The rapid development of artificial intelligent systems yields great benefits. This new technology is exponentially more powerful than what human are capable of. Here are five examples to illustrate some of these benefits.
- Environmental impact analysis: Using the new approaches to data analysis we can monitor and model the environment. Using information from all over the globe these new approaches will show us how we impact our air, soil and water in real time.
- Autonomous Cars: What we get with safer automotive transportation is fewer accidents, our insurance costs are lowered or eliminated and we get to know exactly when we will arrive at our destination
- Accurate health care diagnosis: Artificial Intelligent systems (like Watson today) will scan vast amounts of data to help doctors diagnose illness. Having an accurate algorithm to assist with medical diagnosis will not only help patients but also help doctors be more effective with their day to day activity.
- Safer rail, airlines: Rail systems are notoriously outdated as are many airline systems.
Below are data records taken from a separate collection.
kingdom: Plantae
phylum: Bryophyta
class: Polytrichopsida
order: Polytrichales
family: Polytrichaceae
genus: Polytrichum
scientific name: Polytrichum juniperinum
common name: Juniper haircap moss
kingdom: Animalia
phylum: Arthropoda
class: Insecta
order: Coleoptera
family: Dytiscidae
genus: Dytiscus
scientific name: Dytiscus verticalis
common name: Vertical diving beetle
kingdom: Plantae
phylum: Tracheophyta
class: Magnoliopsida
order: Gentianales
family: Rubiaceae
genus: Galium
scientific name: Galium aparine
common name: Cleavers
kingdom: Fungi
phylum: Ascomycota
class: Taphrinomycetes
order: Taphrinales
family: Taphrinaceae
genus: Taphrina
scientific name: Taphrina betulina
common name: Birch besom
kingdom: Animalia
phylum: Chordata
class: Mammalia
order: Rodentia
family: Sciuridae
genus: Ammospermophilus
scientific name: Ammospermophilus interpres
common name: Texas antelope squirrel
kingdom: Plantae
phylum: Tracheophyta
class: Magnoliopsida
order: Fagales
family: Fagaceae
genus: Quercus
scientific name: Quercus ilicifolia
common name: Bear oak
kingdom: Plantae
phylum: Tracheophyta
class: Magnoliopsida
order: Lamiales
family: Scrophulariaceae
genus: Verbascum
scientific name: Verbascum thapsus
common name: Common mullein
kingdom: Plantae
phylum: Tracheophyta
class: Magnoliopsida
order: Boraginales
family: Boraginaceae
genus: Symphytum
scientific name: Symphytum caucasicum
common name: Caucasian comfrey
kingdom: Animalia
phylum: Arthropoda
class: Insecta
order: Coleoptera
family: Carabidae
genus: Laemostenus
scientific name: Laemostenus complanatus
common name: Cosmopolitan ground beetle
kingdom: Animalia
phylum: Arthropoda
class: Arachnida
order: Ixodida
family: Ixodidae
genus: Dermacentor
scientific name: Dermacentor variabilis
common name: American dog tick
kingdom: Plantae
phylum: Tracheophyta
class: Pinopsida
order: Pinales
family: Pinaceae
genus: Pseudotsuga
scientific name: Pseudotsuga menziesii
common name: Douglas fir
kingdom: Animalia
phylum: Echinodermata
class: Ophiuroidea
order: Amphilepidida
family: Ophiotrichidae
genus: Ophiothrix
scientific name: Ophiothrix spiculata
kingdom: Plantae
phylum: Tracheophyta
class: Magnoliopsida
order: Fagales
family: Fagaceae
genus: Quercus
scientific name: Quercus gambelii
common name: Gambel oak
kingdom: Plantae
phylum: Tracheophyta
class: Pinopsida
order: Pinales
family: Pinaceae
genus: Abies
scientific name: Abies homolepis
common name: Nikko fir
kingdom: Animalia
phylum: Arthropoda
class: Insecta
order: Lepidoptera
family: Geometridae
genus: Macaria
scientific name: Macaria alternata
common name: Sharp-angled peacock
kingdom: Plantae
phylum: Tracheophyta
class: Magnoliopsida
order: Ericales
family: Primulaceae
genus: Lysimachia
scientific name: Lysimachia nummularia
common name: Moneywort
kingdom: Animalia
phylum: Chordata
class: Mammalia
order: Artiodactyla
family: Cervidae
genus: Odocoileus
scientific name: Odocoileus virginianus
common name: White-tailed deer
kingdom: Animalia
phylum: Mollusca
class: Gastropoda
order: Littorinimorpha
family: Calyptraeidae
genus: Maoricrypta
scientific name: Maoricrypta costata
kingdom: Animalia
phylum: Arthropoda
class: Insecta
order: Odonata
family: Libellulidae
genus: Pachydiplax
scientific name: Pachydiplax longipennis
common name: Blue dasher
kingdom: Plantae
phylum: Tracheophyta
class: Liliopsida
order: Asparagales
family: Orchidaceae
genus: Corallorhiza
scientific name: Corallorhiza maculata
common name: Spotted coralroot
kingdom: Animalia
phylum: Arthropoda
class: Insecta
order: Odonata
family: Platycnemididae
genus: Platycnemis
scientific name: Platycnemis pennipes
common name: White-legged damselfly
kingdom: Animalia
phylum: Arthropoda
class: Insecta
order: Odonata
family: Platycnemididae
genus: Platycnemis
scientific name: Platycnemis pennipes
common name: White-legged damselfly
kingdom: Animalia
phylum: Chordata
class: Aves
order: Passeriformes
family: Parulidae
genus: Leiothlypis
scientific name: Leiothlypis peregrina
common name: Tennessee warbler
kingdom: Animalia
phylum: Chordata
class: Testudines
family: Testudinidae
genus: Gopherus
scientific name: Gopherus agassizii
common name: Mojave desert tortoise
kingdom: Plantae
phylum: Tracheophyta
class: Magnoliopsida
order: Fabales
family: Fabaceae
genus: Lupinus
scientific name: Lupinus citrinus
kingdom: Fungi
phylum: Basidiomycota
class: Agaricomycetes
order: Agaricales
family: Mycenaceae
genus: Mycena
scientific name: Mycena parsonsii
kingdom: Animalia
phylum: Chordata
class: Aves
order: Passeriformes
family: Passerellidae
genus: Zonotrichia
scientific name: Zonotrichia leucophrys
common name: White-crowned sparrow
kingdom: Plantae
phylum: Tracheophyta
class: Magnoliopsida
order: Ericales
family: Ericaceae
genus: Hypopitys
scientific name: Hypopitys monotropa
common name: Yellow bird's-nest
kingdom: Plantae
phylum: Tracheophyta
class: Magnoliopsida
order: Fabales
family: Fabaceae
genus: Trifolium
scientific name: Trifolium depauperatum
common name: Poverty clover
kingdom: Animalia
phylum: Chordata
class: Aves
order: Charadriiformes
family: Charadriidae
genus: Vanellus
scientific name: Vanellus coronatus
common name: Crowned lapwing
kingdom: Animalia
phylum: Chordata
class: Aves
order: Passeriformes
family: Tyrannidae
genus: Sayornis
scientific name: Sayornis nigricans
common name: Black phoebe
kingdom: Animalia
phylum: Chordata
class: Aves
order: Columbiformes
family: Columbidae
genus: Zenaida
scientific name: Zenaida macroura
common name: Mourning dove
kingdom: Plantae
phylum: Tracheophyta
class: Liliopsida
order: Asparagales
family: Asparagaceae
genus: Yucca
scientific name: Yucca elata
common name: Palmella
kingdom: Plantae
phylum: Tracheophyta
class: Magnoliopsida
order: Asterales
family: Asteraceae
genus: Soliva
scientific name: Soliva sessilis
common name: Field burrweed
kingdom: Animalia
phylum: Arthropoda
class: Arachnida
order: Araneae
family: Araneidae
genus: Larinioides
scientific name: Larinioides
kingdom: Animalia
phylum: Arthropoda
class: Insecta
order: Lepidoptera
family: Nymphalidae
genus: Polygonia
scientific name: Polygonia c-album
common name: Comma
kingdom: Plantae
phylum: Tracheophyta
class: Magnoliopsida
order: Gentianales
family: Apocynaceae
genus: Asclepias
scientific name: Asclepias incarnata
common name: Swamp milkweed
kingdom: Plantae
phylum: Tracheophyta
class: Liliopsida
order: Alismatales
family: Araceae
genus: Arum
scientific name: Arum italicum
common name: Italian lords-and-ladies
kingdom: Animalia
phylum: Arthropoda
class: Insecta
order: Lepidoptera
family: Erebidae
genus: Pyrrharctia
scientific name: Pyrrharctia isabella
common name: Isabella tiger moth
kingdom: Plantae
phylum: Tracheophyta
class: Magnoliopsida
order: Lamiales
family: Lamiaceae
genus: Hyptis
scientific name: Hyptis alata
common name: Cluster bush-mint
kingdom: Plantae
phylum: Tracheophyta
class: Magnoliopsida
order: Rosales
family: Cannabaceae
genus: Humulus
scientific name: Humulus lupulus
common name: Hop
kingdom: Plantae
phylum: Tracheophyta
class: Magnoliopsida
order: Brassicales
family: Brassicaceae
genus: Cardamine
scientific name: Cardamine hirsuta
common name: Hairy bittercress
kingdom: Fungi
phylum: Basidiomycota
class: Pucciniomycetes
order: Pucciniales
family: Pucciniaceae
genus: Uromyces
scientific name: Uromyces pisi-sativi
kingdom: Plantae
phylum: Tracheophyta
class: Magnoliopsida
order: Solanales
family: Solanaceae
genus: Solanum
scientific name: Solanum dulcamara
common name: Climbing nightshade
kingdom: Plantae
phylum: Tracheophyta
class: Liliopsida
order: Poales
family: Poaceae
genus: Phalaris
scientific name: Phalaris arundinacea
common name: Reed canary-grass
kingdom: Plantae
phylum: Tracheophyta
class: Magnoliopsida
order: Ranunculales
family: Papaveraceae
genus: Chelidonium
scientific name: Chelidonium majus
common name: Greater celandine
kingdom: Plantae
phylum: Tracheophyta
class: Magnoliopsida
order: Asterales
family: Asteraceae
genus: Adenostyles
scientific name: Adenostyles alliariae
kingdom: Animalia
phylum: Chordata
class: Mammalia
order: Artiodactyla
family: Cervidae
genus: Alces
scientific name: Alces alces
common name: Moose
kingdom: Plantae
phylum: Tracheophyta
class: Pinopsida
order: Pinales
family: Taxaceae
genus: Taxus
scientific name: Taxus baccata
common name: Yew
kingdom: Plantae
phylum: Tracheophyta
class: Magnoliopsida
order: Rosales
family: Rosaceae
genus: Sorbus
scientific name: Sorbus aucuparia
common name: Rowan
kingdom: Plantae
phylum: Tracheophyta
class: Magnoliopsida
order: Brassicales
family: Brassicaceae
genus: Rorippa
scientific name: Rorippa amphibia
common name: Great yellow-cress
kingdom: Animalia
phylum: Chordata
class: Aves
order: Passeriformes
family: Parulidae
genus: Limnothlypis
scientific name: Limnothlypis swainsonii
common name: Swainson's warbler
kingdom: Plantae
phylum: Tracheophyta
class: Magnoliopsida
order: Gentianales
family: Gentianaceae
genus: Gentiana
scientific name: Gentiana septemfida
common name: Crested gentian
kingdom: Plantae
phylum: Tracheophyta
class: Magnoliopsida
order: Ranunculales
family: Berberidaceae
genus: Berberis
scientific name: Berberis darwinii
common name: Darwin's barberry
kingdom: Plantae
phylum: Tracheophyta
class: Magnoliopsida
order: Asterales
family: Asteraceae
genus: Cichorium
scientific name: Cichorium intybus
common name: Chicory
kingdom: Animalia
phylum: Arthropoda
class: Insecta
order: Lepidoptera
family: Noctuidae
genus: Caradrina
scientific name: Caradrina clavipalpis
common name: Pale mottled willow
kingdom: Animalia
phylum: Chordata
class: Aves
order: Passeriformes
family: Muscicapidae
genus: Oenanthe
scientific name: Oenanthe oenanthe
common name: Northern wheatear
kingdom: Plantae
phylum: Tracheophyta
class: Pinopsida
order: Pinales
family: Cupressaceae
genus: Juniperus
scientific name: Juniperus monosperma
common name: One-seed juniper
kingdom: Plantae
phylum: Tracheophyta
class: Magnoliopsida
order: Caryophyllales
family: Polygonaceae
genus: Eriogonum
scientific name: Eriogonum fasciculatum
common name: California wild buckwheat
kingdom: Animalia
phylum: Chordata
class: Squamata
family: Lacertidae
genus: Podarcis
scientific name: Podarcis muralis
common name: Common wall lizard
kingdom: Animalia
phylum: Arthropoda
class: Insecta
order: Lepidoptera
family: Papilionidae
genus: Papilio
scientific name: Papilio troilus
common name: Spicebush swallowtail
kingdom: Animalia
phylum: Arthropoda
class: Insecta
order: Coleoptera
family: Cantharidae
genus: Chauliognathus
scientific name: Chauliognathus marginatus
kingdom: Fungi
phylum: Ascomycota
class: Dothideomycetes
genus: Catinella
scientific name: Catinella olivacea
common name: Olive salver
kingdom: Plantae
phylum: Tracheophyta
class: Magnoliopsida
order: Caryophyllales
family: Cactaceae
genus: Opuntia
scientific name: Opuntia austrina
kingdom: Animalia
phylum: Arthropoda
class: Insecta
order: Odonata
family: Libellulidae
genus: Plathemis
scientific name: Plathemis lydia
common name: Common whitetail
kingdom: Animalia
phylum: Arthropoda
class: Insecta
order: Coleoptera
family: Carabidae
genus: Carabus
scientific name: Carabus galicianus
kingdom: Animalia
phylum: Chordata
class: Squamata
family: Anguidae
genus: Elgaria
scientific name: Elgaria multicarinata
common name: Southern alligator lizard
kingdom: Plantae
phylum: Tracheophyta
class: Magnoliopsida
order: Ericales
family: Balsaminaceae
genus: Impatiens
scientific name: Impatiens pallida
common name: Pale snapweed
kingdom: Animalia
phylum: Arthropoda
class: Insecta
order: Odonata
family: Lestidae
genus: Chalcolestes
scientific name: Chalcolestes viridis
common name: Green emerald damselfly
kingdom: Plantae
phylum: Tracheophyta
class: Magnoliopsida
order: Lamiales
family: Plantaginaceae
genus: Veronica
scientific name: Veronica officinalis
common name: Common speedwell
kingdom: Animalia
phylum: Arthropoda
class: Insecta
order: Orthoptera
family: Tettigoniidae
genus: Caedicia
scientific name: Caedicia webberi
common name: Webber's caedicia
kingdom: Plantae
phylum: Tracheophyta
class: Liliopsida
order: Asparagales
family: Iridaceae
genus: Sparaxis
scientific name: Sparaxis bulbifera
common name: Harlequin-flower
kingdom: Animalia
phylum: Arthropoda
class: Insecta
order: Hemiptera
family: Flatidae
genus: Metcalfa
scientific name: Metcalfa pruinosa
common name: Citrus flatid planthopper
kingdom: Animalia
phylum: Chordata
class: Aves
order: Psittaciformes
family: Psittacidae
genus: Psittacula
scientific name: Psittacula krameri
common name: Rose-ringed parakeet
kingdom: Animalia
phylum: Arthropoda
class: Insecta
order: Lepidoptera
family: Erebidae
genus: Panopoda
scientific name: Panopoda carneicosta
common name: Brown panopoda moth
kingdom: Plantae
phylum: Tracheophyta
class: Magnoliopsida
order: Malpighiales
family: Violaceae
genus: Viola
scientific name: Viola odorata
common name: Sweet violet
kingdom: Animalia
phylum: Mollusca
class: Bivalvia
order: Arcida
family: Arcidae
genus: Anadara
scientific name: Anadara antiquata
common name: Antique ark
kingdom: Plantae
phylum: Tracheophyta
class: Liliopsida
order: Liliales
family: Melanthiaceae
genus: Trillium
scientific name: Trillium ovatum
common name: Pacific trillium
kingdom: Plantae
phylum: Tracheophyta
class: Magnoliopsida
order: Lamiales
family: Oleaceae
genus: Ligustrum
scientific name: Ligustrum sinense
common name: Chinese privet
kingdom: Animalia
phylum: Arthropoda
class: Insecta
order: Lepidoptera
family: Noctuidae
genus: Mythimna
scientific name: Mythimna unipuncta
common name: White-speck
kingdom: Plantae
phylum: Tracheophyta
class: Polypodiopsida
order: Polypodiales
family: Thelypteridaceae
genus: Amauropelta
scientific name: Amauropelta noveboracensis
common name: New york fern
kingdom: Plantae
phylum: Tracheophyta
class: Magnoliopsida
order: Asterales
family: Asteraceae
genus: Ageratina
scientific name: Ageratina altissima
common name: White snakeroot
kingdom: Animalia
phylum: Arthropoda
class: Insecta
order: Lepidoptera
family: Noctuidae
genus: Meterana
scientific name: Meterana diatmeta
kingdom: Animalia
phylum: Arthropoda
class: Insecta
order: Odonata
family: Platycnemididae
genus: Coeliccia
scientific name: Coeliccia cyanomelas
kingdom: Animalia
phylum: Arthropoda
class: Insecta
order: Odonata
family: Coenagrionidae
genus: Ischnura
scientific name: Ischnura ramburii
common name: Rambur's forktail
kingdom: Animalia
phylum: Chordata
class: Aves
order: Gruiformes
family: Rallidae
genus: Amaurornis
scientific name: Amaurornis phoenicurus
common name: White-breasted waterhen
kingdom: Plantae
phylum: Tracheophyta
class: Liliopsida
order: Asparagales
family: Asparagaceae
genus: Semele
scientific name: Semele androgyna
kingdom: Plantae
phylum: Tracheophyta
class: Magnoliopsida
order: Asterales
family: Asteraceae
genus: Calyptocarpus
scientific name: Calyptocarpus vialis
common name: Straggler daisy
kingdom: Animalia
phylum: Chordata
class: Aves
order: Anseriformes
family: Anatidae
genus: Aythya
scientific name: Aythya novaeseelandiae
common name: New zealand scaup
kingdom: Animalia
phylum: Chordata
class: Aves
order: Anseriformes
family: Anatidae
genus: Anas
Once we have upgraded these systems to allow machine learning and artificial intelligent systems to manage and control traffic flows both rail and air travel will be more efficient and safer.
- Banking and Financial services: Any data that has a pattern, is rules based can become the raw material for analytic algorithms. Investment banks are racing to invest in specialized systems that help with decision making. Kensho is a good example of software that was created to help investment professionals with their trading decisions. It is only a matter of time until these specialized systems become mainstream and retail investors will benefit.
A brave new world
The rapid adoption of world changing technologies is dramatic when you compare what we have today with what we had twenty years ago. We have amazing communication devices, incredible choices in entertainment, long distance phone calls are a thing of the past, now we simply “Facetime” or “Skype”. Our gaming platforms have so much ‘smart’ technology that the lines between human and computer are blurring. We now talk to our cars, smart phones and even our homes to get information and execute tasks, activities that were only found in the pages of science fiction in the recent past.
So.. why so pessimistic ? Do we underestimate how resilient humanity is ? Do we always adapt to changes in our environment ?
If we assume that we maintain existing forms of learning and ignore the digital language of the future then maybe ‘the robot apocolypse’ is a possibility. But we always adapt to the changing circumstance of our environment by changing how we learn, someting we have done for hundreds of years. We will incorporate digital literacy as a basic foundational principle of learning and future generations will be more conversant than the previous one.
There is little doubt that disruption will occur in many sectors of the economy. If history is any indication of how the future will unfold we have seen that innovation always creates whole new categories of businesses and services and consequently more jobs.